Dataset excerpts

+ + + + + + +

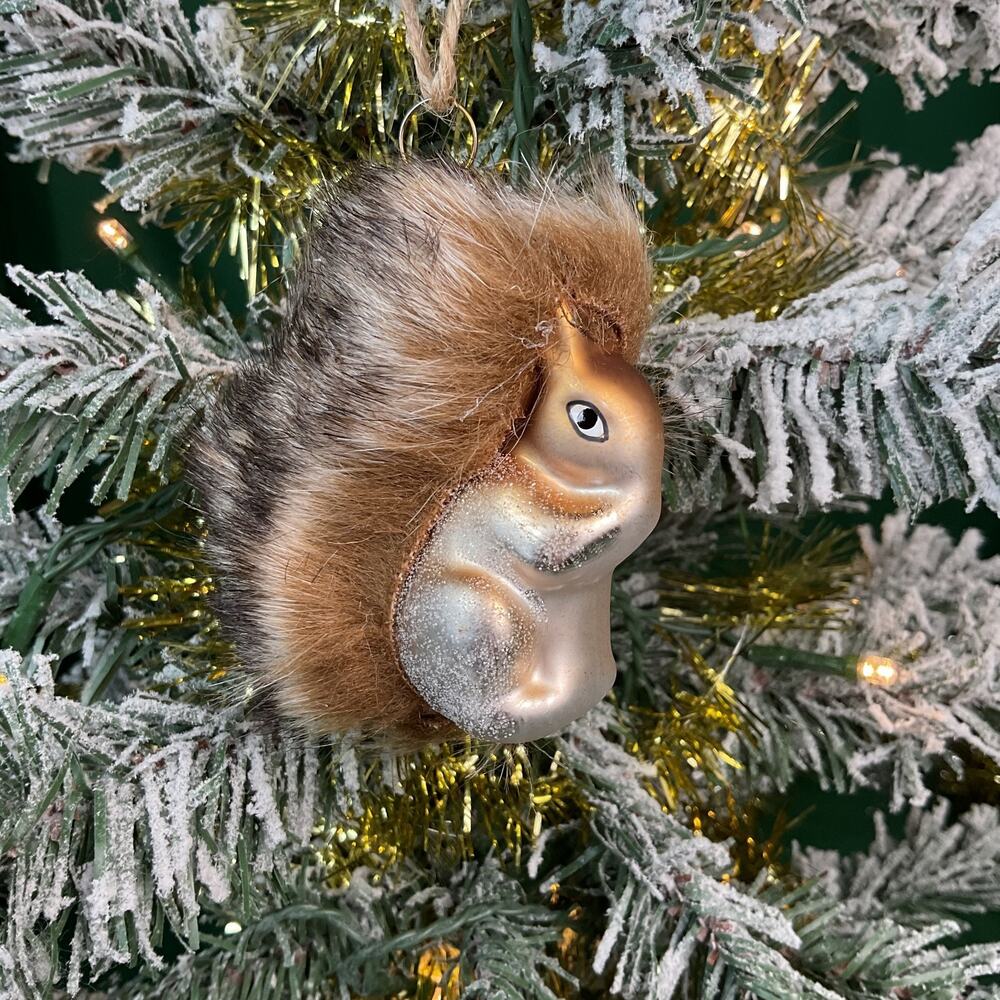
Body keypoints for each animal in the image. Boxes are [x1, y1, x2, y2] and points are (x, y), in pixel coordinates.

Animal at [189, 159, 659, 745]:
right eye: (586, 419)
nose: (648, 489)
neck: (560, 477)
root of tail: (430, 708)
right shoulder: (506, 505)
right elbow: (543, 546)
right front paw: (619, 521)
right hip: (481, 623)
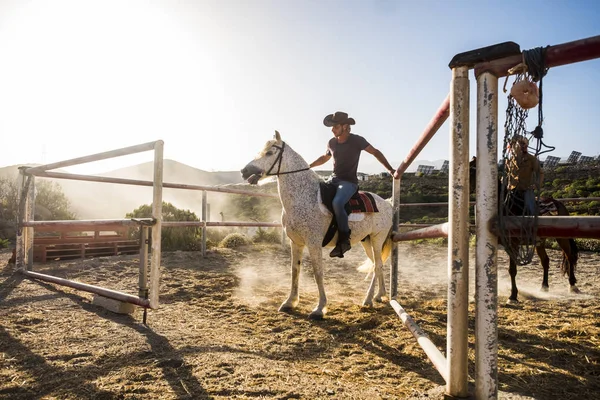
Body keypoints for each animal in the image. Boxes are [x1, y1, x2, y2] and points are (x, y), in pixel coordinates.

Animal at [239, 131, 394, 318]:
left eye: (269, 152)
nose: (244, 171)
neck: (305, 195)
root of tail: (387, 203)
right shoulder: (296, 242)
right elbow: (294, 270)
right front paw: (290, 302)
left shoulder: (313, 243)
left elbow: (317, 273)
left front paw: (320, 308)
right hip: (367, 241)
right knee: (376, 266)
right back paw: (380, 295)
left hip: (377, 239)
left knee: (377, 265)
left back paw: (368, 299)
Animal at [468, 158, 576, 302]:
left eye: (471, 171)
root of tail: (558, 203)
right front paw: (476, 295)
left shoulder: (513, 244)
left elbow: (512, 270)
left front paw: (513, 295)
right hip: (540, 242)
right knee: (545, 261)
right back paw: (544, 287)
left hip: (562, 238)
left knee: (569, 257)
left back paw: (573, 285)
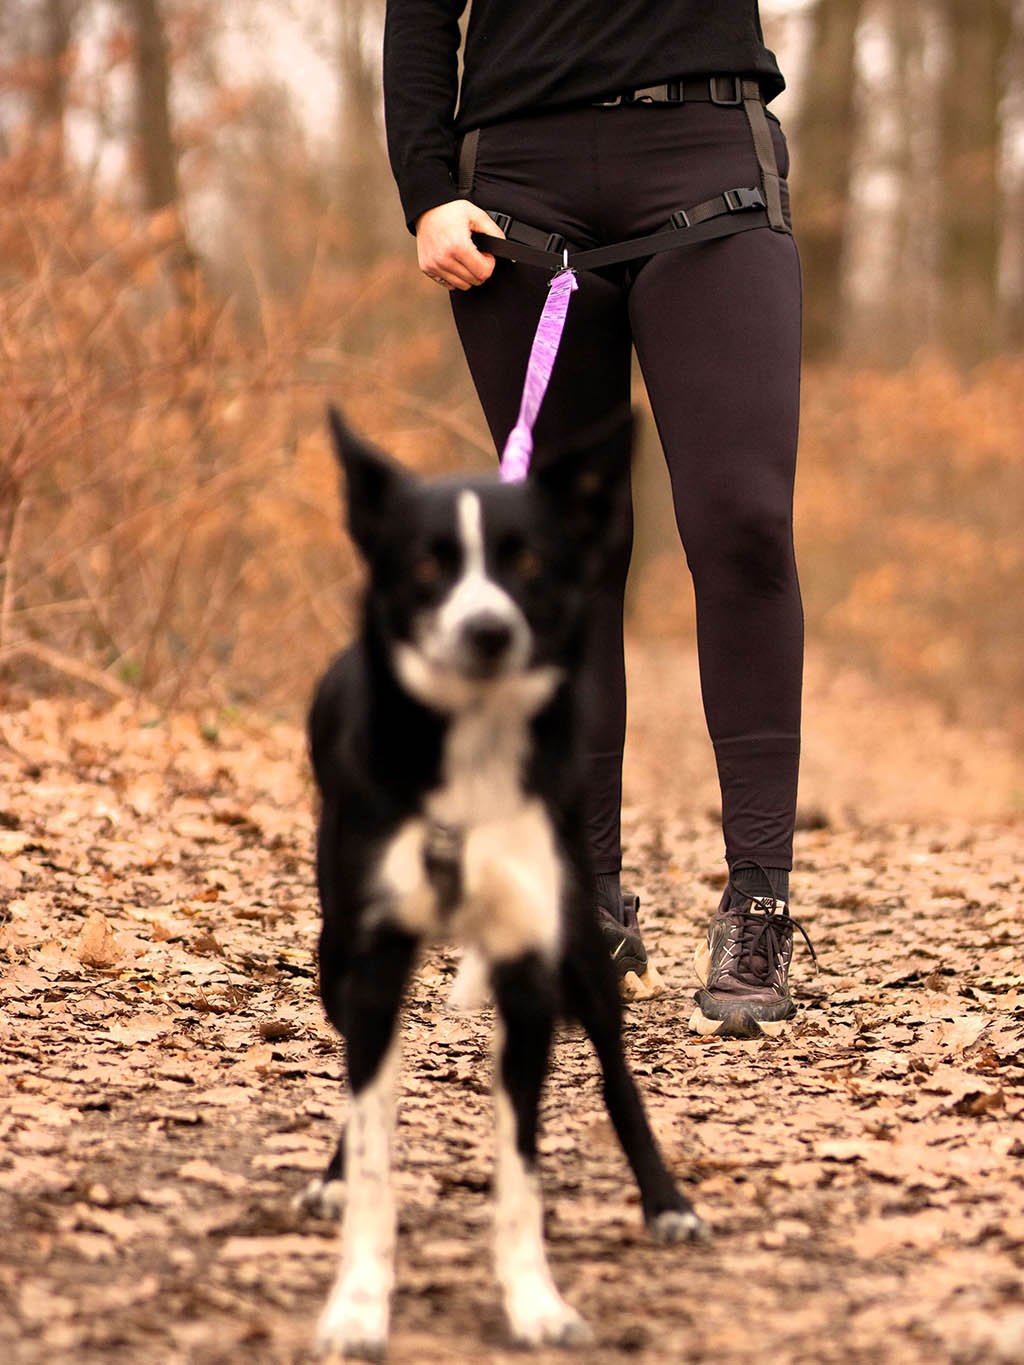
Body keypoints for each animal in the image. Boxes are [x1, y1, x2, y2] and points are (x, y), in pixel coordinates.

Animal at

+ + + + + + +

Your instructions:
Retype the entries word for word. Omit any images.

Reply to the exercise:
Body keypoints for each animal in the image. Boxes are [x1, y1, x2, y2] and points are (x, y), in pixel coordinates.

Animal at [189, 159, 659, 745]:
right eye: (586, 419)
nose: (648, 489)
neck: (560, 477)
root of tail: (430, 708)
right shoulder: (506, 505)
right elbow: (543, 546)
right front paw: (619, 521)
right hip: (481, 623)
Body keypoints for each animal in the image. Boxes are [x1, y1, x2, y2] and points are (x, y), in pixel coordinates.

Animal at [239, 131, 394, 318]:
left eye: (269, 152)
nose: (244, 171)
neck: (305, 195)
root of tail: (387, 203)
right shoulder: (296, 242)
right elbow: (294, 270)
right front paw: (290, 302)
left shoulder: (313, 243)
left elbow: (317, 273)
left front paw: (320, 308)
right hip: (367, 241)
right knee: (376, 266)
right back paw: (380, 295)
left hip: (377, 239)
left knee: (377, 265)
left back paw: (368, 299)
Animal at [468, 158, 576, 302]:
left eye: (471, 171)
root of tail: (558, 203)
right front paw: (476, 295)
left shoulder: (513, 244)
left elbow: (512, 270)
left front paw: (513, 295)
right hip: (540, 242)
right knee: (545, 261)
right back paw: (544, 287)
left hip: (562, 238)
left knee: (569, 257)
left back paw: (573, 285)
Body keypoints for each animal in the image. Boxes are [x1, y1, x2, y2] and points are (x, y), in pixel coordinates.

Animal at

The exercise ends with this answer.